(INPUT MATERIAL)

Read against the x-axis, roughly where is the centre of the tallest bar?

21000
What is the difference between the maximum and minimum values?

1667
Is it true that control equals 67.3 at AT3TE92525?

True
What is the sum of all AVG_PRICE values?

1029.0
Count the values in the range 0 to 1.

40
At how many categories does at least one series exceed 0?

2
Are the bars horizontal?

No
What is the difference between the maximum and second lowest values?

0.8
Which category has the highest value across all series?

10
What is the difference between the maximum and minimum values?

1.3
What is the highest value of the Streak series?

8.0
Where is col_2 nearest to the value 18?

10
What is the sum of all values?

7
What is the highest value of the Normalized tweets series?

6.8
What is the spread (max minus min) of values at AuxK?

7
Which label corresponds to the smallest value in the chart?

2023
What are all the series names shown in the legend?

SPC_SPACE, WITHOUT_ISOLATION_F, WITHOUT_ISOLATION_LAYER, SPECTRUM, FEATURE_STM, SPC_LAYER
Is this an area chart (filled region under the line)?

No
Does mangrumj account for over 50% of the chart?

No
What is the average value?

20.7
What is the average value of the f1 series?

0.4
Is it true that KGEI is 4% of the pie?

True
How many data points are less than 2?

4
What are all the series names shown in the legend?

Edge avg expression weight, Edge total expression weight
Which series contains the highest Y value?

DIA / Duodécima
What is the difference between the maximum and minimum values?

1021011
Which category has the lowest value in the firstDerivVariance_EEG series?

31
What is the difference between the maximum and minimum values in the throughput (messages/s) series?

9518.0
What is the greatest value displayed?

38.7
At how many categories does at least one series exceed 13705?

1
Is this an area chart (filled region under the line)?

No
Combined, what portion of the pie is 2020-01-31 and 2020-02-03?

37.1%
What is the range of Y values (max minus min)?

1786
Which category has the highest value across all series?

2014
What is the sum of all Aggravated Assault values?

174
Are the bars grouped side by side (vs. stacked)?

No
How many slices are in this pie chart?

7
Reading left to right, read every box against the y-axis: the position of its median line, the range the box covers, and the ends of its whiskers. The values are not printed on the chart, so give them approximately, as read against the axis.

(End INPUT MATERIAL)

[WORK TO BE COMPLETED]: Copy out word for word the part of the records that opens at their very first line and closes with the line containing "Are the bars horizontal?", both ends included.

[TASK RESULT]:
Read against the x-axis, roughly where is the centre of the tallest bar?

21000
What is the difference between the maximum and minimum values?

1667
Is it true that control equals 67.3 at AT3TE92525?

True
What is the sum of all AVG_PRICE values?

1029.0
Count the values in the range 0 to 1.

40
At how many categories does at least one series exceed 0?

2
Are the bars horizontal?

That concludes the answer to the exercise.